Document excerpt:
I've been on my own for all of ten minutes and already I'm floundering. I've got to get my wife back.
Up on what is properly the third floor but which the Brits refer to as the second floor, I show my number to the security unit and explain that I have lost my wife.
"Can I go out and look for her?" I ask.
"Yes," they tell me, "but when you come back in you have to get in the back of the queue."
"But I already went through the line. I have my number."
"If you leave the building, you have to go to the back of the queue."
It's no use. I do the only thing I can, which is stand as close as possible to the rotating door while more cattle are herded in. I wait and watch and hope.
Soon I see her, frantically pleading with (thank God) a female security guard. She allows my wife to move up in the queue. She sees me waving. She slips through the revolving door with the rest of the cattle.
After processing, we're back together. Much relieved, we head for the stairs. The ground floor security unit inspects my ticket.
"This is for one person only," they tell us. "Only one of you can go up."
"But we were separated when I got the ticket. We were in line together."
"Only one of you can go up."
We rejoin the indoor queue and find a window without a large, African man sitting behind it. Instead, there is a petit, African woman there, and she cheerfully changes the numeral one on my ticket to a two.
The room on the second floor is massive and resembles the deck of an extremely crowded and low-budget cruise ship. The blue bench seats, in neat, nautical rows, are bolted to the concrete floor; at the far end of the room is an open, empty area where I wouldn't be surprised to find a shuffleboard court. Twenty-five clerk windows, all fitted with riot-proof glass, face the benches. Security guards are everywhere.

Exercise tasks:
A. Reproduce the stretch of the queue narrative from "Up on what is" through "of the cattle.", switching "cattle" to "livestock".
B. Rewrite the stretch of the records from the line containing "Contained here are" through the end of the records as a numbered list, omitting blank lines and leaving the pictures out.

Working data:
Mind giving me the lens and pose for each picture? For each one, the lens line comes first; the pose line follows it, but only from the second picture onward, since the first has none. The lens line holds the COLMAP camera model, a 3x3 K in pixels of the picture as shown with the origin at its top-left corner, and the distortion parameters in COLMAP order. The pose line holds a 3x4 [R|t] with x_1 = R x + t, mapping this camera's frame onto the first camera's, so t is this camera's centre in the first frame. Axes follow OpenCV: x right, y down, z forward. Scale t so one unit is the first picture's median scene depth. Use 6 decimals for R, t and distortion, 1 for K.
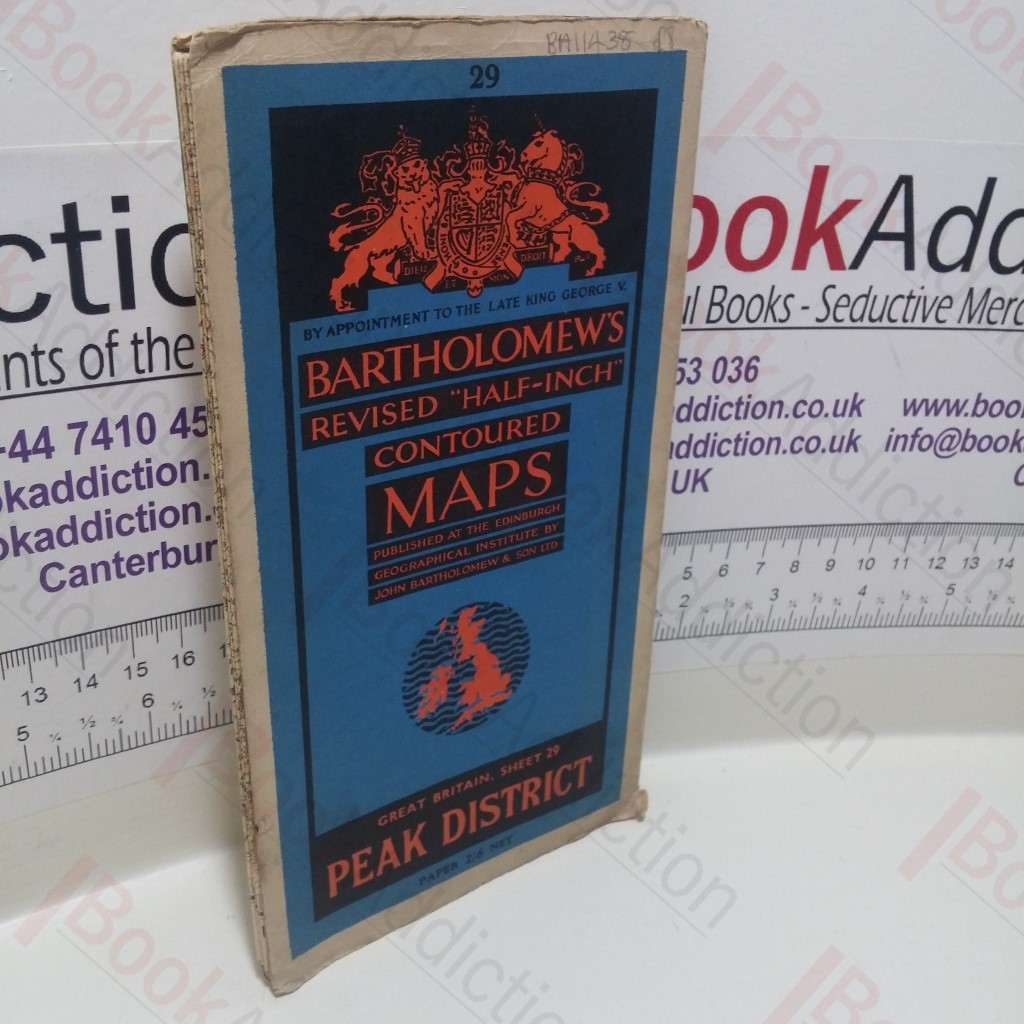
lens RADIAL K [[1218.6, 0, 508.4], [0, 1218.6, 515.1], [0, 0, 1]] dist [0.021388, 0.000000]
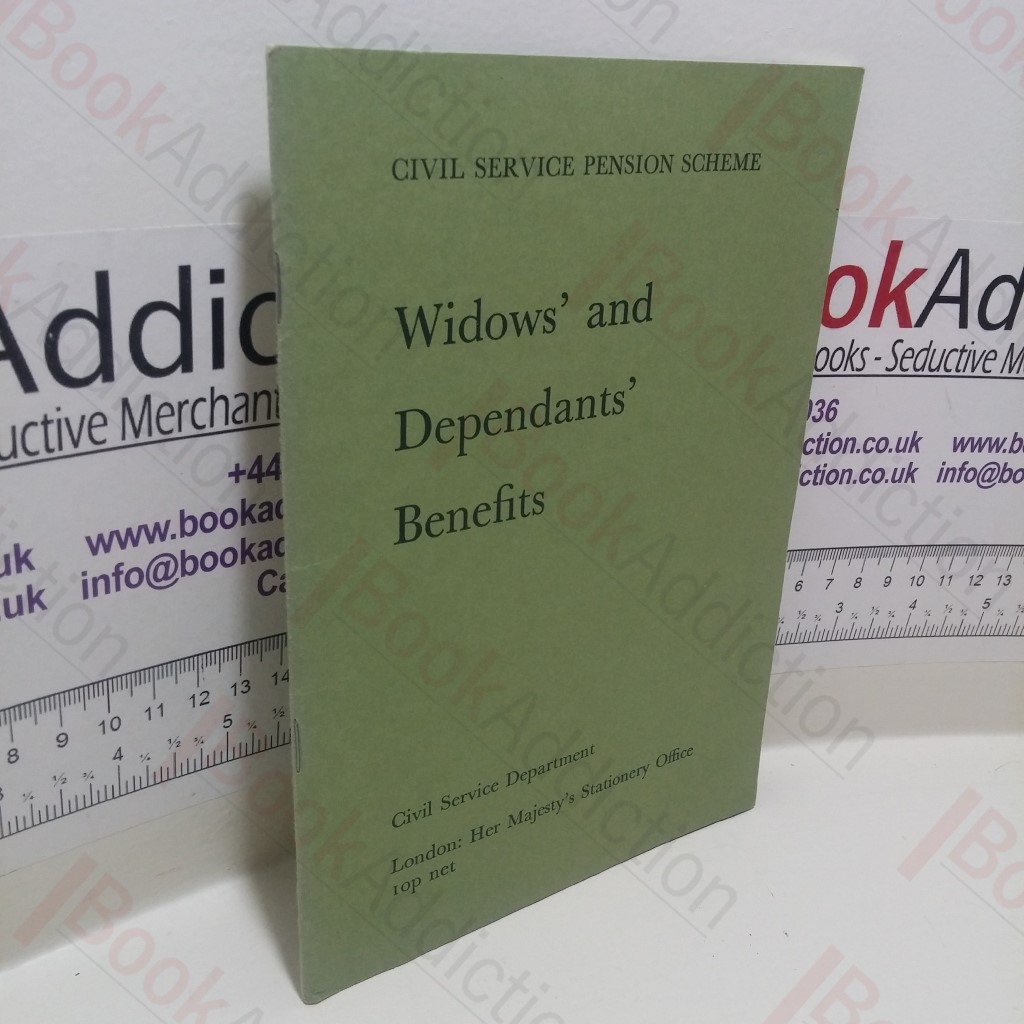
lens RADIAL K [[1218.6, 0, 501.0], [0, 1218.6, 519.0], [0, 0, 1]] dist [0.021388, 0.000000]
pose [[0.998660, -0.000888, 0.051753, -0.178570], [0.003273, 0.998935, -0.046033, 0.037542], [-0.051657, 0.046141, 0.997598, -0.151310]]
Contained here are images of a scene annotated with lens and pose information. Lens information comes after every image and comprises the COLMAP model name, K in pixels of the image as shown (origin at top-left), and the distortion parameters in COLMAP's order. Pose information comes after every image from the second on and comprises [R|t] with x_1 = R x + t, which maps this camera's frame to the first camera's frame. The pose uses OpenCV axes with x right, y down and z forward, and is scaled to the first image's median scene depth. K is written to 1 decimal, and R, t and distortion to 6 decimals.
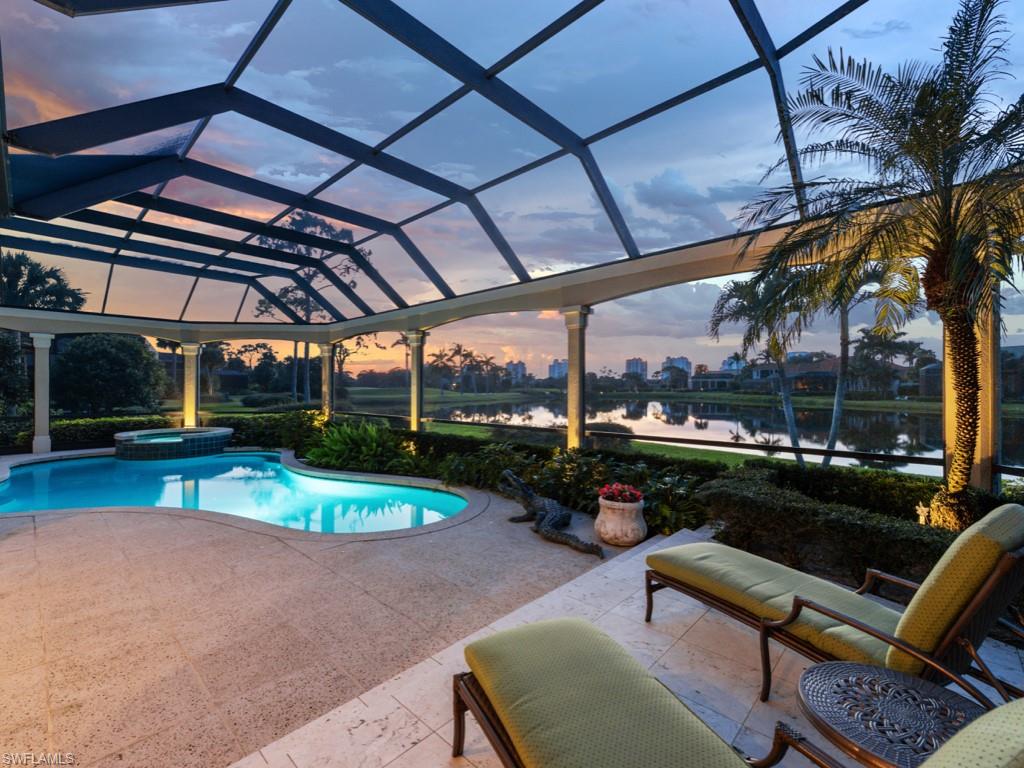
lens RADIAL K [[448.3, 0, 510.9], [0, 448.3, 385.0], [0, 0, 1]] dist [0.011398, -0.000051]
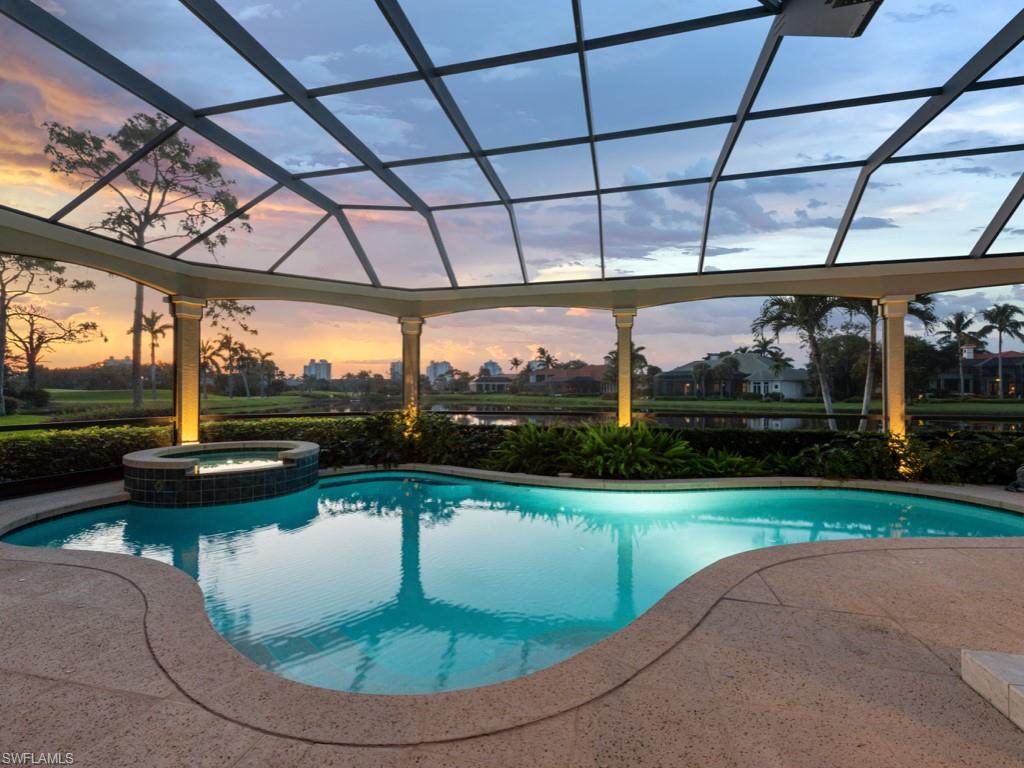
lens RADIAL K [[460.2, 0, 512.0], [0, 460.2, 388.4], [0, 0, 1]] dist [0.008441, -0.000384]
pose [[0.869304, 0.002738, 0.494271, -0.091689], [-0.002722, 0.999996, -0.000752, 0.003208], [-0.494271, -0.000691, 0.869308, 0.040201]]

Answers per task:
A.
Up on what is properly the third floor but which the Brits refer to as the second floor, I show my number to the security unit and explain that I have lost my wife.
"Can I go out and look for her?" I ask.
"Yes," they tell me, "but when you come back in you have to get in the back of the queue."
"But I already went through the line. I have my number."
"If you leave the building, you have to go to the back of the queue."
It's no use. I do the only thing I can, which is stand as close as possible to the rotating door while more livestock are herded in. I wait and watch and hope.
Soon I see her, frantically pleading with (thank God) a female security guard. She allows my wife to move up in the queue. She sees me waving. She slips through the revolving door with the rest of the livestock.

B.
1. Contained here are images of a scene annotated with lens and pose information. Lens information comes after every image and comprises the COLMAP model name, K in pixels of the image as shown (origin at top-left), and the distortion parameters in COLMAP's order. Pose information comes after every image from the second on and comprises [R|t] with x_1 = R x + t, which maps this camera's frame to the first camera's frame. The pose uses OpenCV axes with x right, y down and z forward, and is scaled to the first image's median scene depth. K is written to 1 decimal, and R, t and distortion to 6 decimals.
2. lens RADIAL K [[448.3, 0, 510.9], [0, 448.3, 385.0], [0, 0, 1]] dist [0.011398, -0.000051]
3. lens RADIAL K [[460.2, 0, 512.0], [0, 460.2, 388.4], [0, 0, 1]] dist [0.008441, -0.000384]
4. pose [[0.869304, 0.002738, 0.494271, -0.091689], [-0.002722, 0.999996, -0.000752, 0.003208], [-0.494271, -0.000691, 0.869308, 0.040201]]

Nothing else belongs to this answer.